[FFmpeg-devel] One pass volume normalization (ebur128)

Nicolas George nicolas.george at normalesup.org
Sat Jul 13 21:41:52 CEST 2013


Le quintidi 25 messidor, an CCXXI, Jan Ehrhardt a écrit :
> Subject: [FFmpeg-devel] One pass volume normalization (ebur128)

Single-pass volume normalization is not possible, please do not call the
feature that way.

> I am once again proposing a patch for one pass volume normalization base
> on ebur128, as I see this still did not make it into FFMpeg 2.0. My
> patch is heaveily based on Clément Bœsch's proposal in
> http://permalink.gmane.org/gmane.comp.video.ffmpeg.devel/159978
> 
> We have been using this patch now for more than 4 months and 1800+
> videos of approximately 1 hour have been transcoded with it.

= = = = =

SHORT PROBLEM:
Please rewrite everything from "Nicolas George nicolas.george" down to "feature that way." in the FFmpeg post, changing "feature" to "filter". The items that come next are separate material and have nothing to do with the FFmpeg post.

ITEMS:

= = = = =

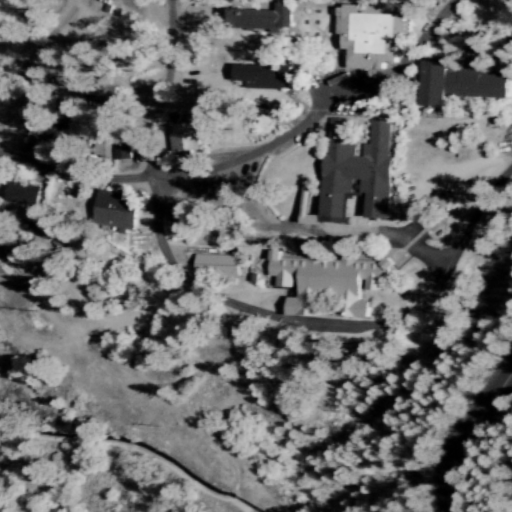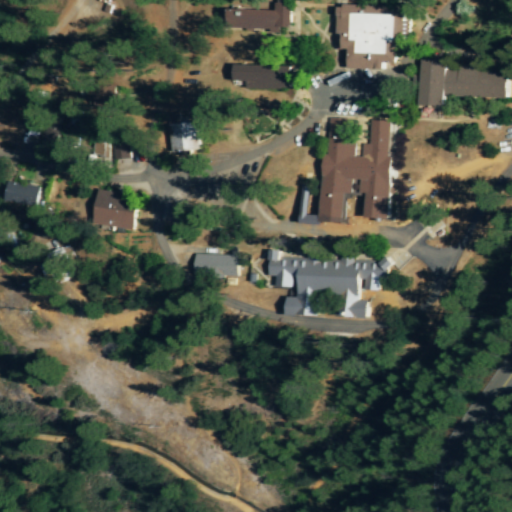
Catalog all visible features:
building: (431, 0)
road: (417, 5)
building: (260, 18)
building: (367, 35)
building: (262, 76)
building: (460, 83)
building: (75, 127)
building: (184, 137)
road: (83, 172)
building: (356, 172)
building: (21, 194)
building: (114, 210)
building: (307, 217)
road: (466, 227)
road: (306, 231)
road: (158, 245)
building: (215, 265)
building: (327, 282)
road: (316, 325)
road: (465, 436)
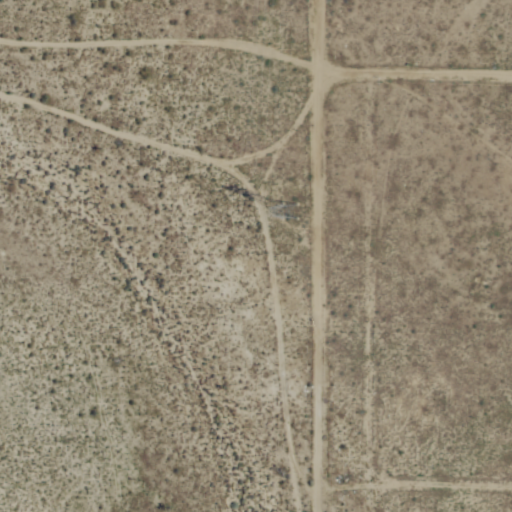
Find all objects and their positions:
road: (417, 72)
power tower: (294, 208)
road: (331, 256)
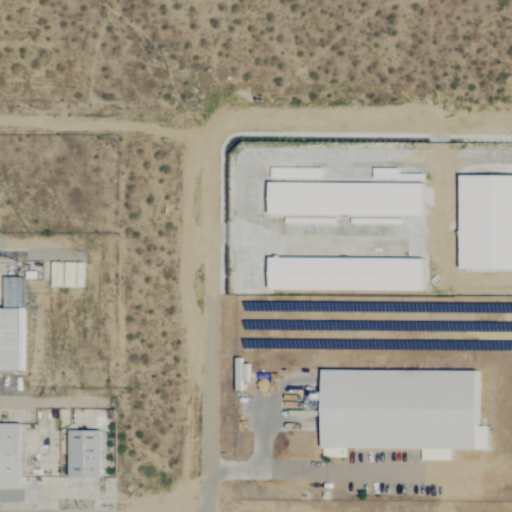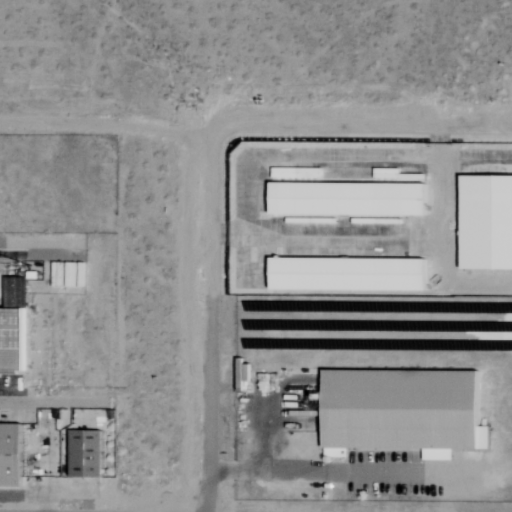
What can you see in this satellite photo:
road: (256, 116)
building: (346, 198)
building: (485, 221)
building: (346, 273)
building: (10, 339)
road: (209, 410)
building: (402, 410)
road: (258, 446)
building: (84, 453)
building: (10, 454)
road: (332, 459)
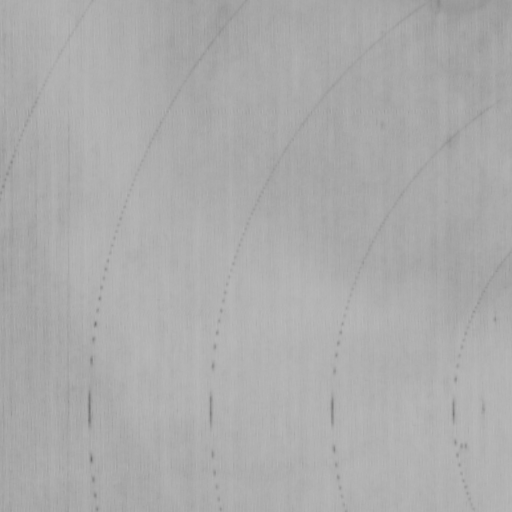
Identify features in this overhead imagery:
crop: (256, 256)
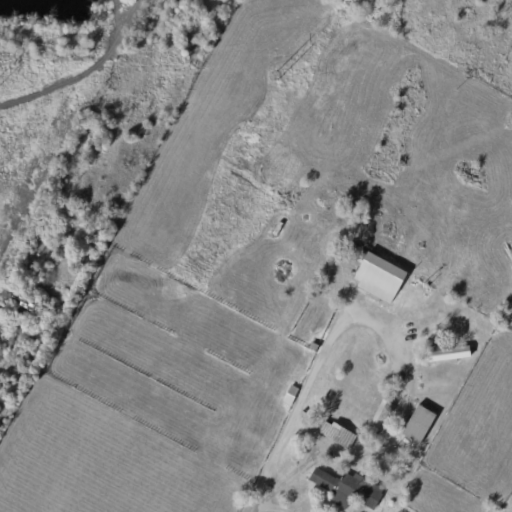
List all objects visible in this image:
power tower: (269, 81)
building: (352, 207)
building: (365, 214)
building: (100, 236)
building: (379, 275)
building: (377, 276)
building: (9, 293)
building: (30, 303)
building: (510, 318)
building: (510, 320)
building: (317, 347)
road: (391, 354)
building: (446, 354)
building: (447, 354)
building: (312, 356)
road: (308, 388)
building: (291, 401)
building: (380, 416)
building: (378, 420)
building: (418, 424)
building: (338, 433)
building: (336, 434)
building: (272, 446)
road: (287, 480)
building: (347, 489)
building: (350, 491)
road: (272, 507)
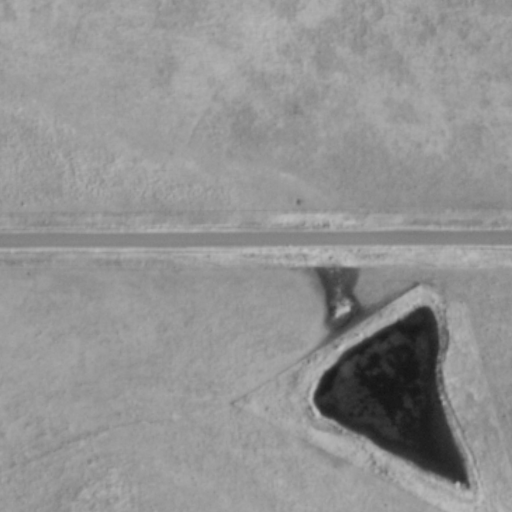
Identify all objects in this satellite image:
road: (256, 243)
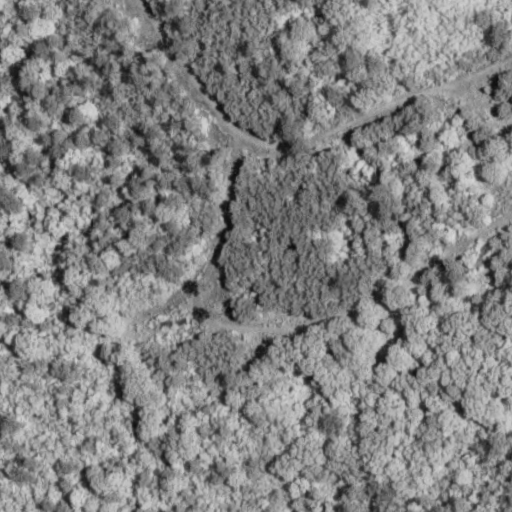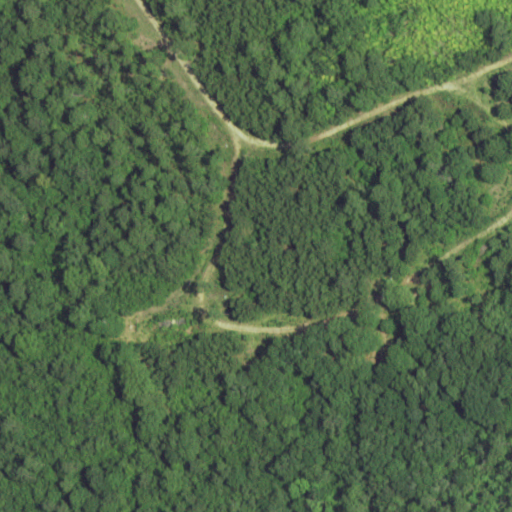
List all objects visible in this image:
road: (292, 127)
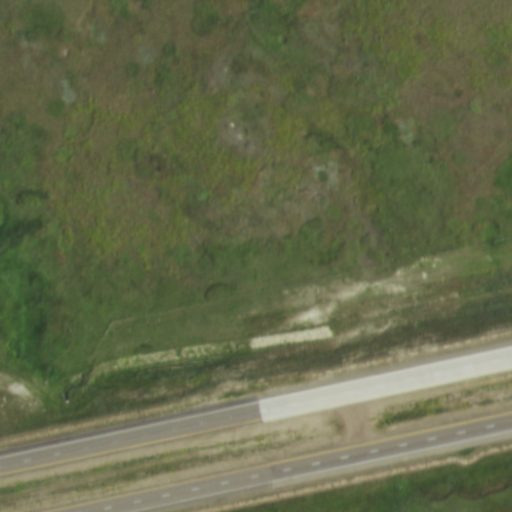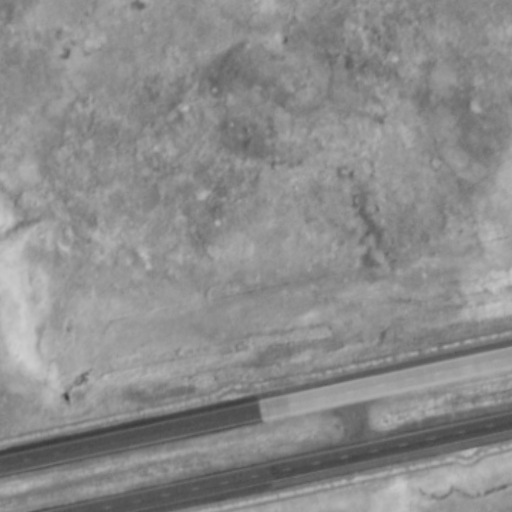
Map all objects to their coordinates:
road: (256, 419)
road: (311, 469)
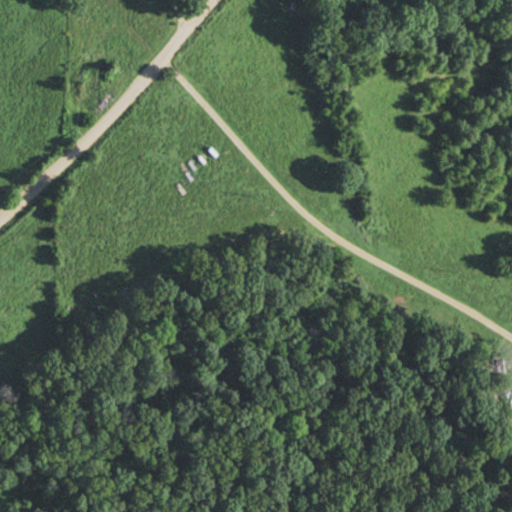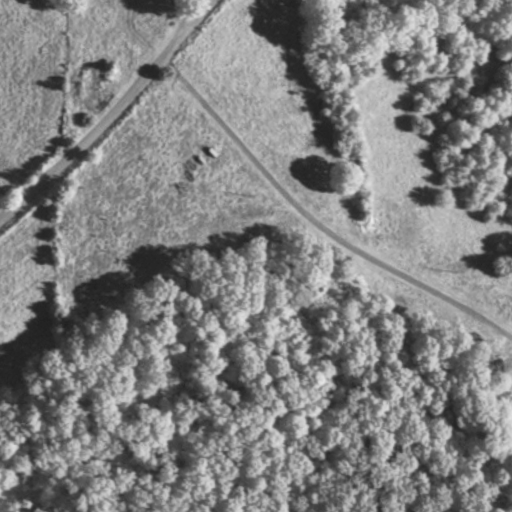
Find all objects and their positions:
road: (111, 112)
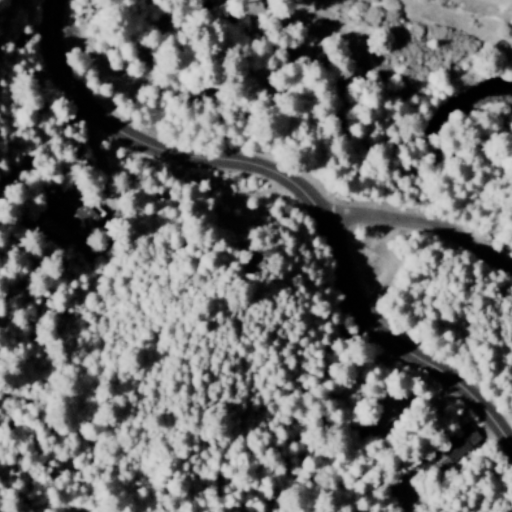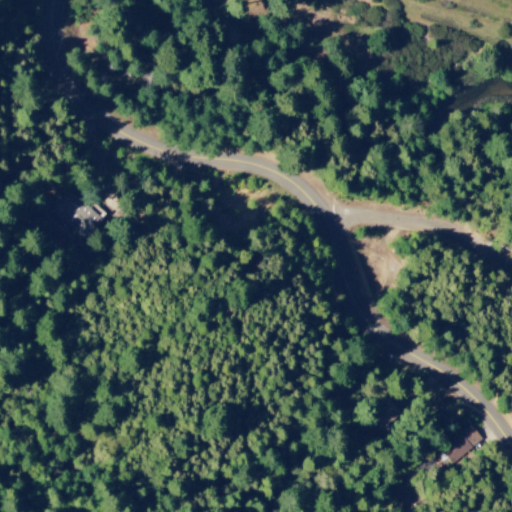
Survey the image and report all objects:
road: (296, 180)
building: (74, 215)
road: (424, 222)
building: (382, 415)
building: (459, 445)
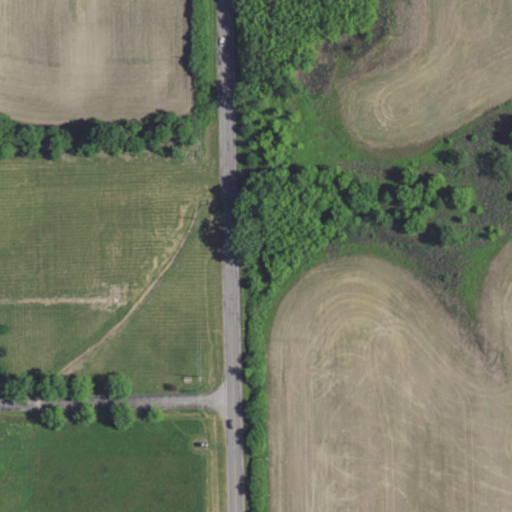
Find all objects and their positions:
road: (232, 255)
road: (117, 400)
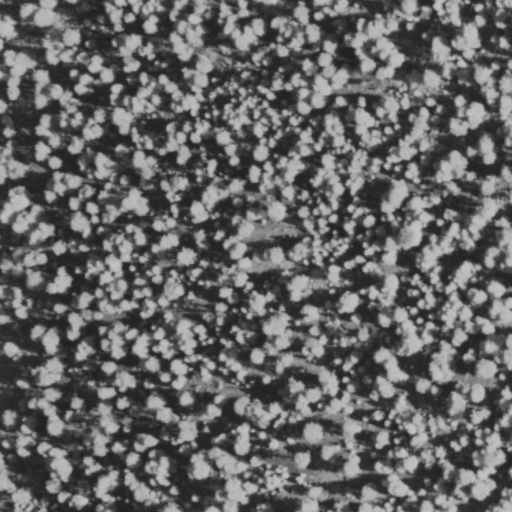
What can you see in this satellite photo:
road: (472, 112)
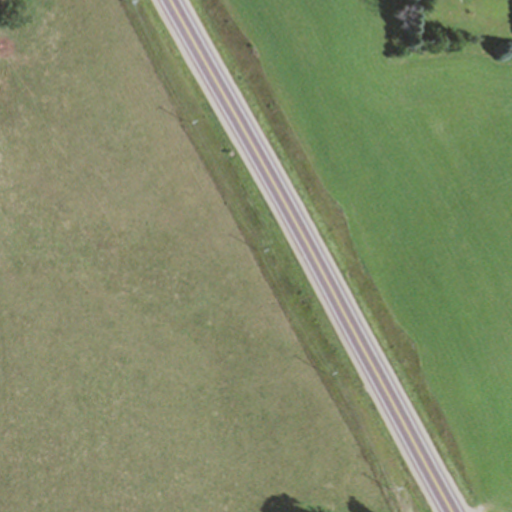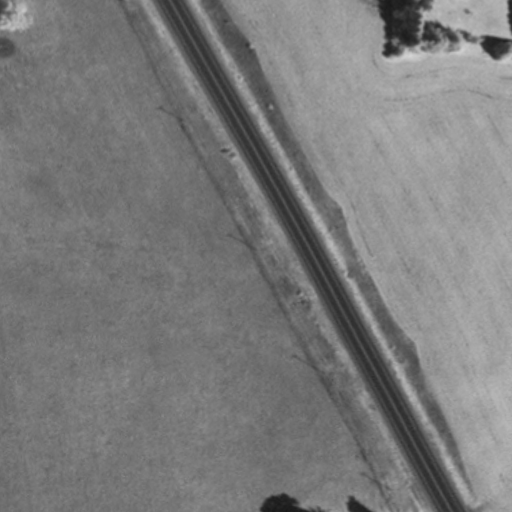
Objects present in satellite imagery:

= = = = =

SOLUTION BELOW:
Nicolas George nicolas.george at normalesup.org
Sat Jul 13 21:41:52 CEST 2013


Le quintidi 25 messidor, an CCXXI, Jan Ehrhardt a écrit :
> Subject: [FFmpeg-devel] One pass volume normalization (ebur128)

Single-pass volume normalization is not possible, please do not call the
filter that way.